As you may have been well aware, yesterday, October 4, at around 11:40 A.M. EST, Facebook and its constituent platforms began exhibiting connectivity issues. What seemed to be localized blackouts for select users was soon revealed to be a complete outage that affected all Facebook, Messenger, Instagram, WhatsApp, and Oculus users worldwide.

Though network outages are common, the sudden “blackout” of Facebook and all of its services caused quite a stir — a little more than the 3.5 billion people who use Facebook and its owned apps were significantly impacted as the abrupt stop caused significant hindrances in their day-to-day activities.

It’s normal to experience outages during routine network maintenance and service, but for an outage to be of such scale and with no immediate statement does cause a bit of restlessness. Businesses, schools, firms, and even governments make use of Facebook and its family of platforms, so to have all of those down at once presents a massive roadblock to operations.

So, what caused it then? It was all because of a single mistake — one caused by the company’s network engineers.

Following a report by “9 to 5 Mac”, Facebook released this statement in a blog post:

“Our engineering teams have learned that configuration changes on the backbone routers that coordinate network traffic between our data centers caused issues that interrupted this communication. This disruption to network traffic had a cascading effect on the way our data centers communicate, bringing our services to a halt.”

A Tricky Workaround

Specific technical elements are involved in understanding why the problem occurred and why it took so long to fix. Though exact details are unknown, the preliminary information we have currently access to dictates that it was most likely a mix of issues involving domain name server (DNS) and border gateway protocol (BGP) configuration.

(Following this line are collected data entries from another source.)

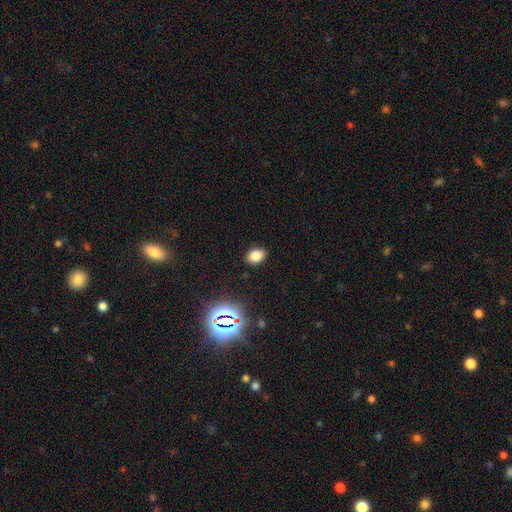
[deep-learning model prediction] A smooth galaxy with no disk features (80%) that is in between round and cigar-shaped (75%).

Vote fractions:
- Smooth or featured? smooth: 80% / star or artifact: 14% / featured or disk: 6%
- How rounded? in between: 75% / round: 24% / cigar-shaped: 1%
- Merging? none: 88% / minor disturbance: 8% / major disturbance: 2% / merger: 1%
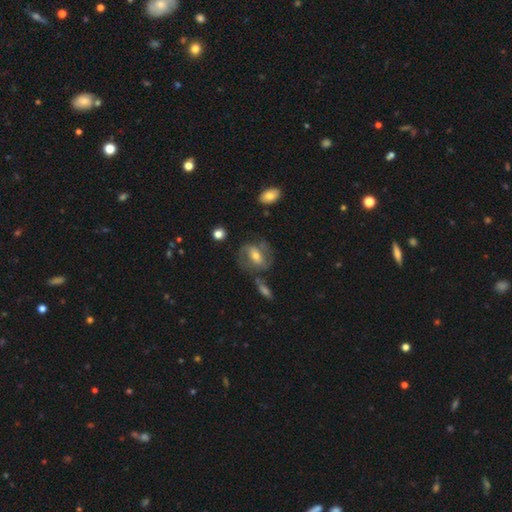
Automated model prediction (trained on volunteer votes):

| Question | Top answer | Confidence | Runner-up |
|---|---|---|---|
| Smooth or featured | featured or disk | 63% | smooth (29%) |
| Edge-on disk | no | 92% | yes (8%) |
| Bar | strong | 37% | tied: weak (37%) |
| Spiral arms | yes | 73% | no (27%) |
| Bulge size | moderate | 57% | small (33%) |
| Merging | none | 61% | minor disturbance (18%) |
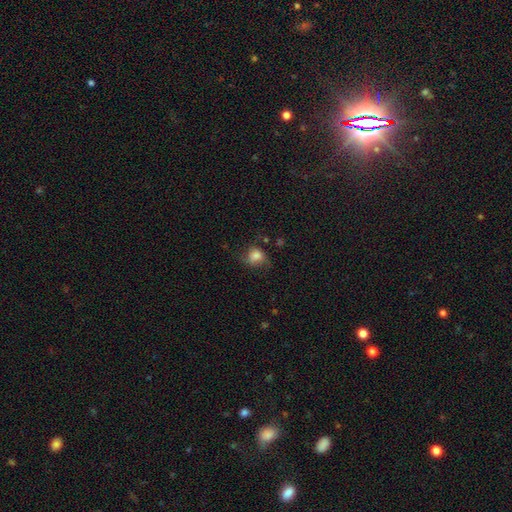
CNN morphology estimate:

According to “9 to 5 Mac,” the way these network protocols work is comparable to how air traffic control works. To reach a destination, a plane would require GPS coordinates. The IP address serves as the target’s ‘airport,’ while the DNS provides the IP address with the coordinates. The BGP provides air traffic control functions by providing the plane (your device) with the optimum ‘route’ to the desired IP address.

The issue was more minor on DNS and more on BGP. Facebook lost complete control of its BGP configurations, thus eliminating access to network tools and servers that usually allowed for remote servicing. This meant that employees had to gain physical access to data centers and receive step-by-step instructions from senior engineers. However, barring them from the final objective, the outage also completely locked them out from the access doors. They must have gotten to it somehow, though details on that might be of less importance. We are sure that it must have been tough and it’s good that they were able to get things back online.

Beneath The Blackout

While server outages don’t typically severely impact users, closely looking at an incident of this magnitude brings to light a couple of revelations. If you’re unable to access your Facebook or Instagram newsfeeds for a few hours, chances are the most you’ve lost out on several pet videos and motivational fitness content. However, simultaneously losing access to newsfeeds and significant messaging platforms (Messenger and WhatsApp), which have become critical communications tools, causes major disruptions to industries that have built entire methodologies around them.

And we’re only talking about the Facebook fam here. Consider a comparable scenario employing a larger domain, such as the Google Search Engine, and consider the ramifications of a ‘complete’ outage. Google is used by millions. Individuals, companies, and entire markets have been affected, and it has permeated economics to the point where industries have integrated it into their framework – they have constructed important junctures and infrastructure around Google.

What we must never forget is the fact that the reality depicted online exists. What we can do on the internet we can do in real life; it’s just more complicated and more inconvenient. We say this because everyone should be aware that the entire world is linked and is dependent on a relatively small number of critical servers. If they were, for some reason, to go offline, whether by mistake or mishap, how far would the damage go? Along with improving stability and upgrading capacities, more effort should also be put into back-ups and fail-safes to limit the amount of disruption and loss an outage causes.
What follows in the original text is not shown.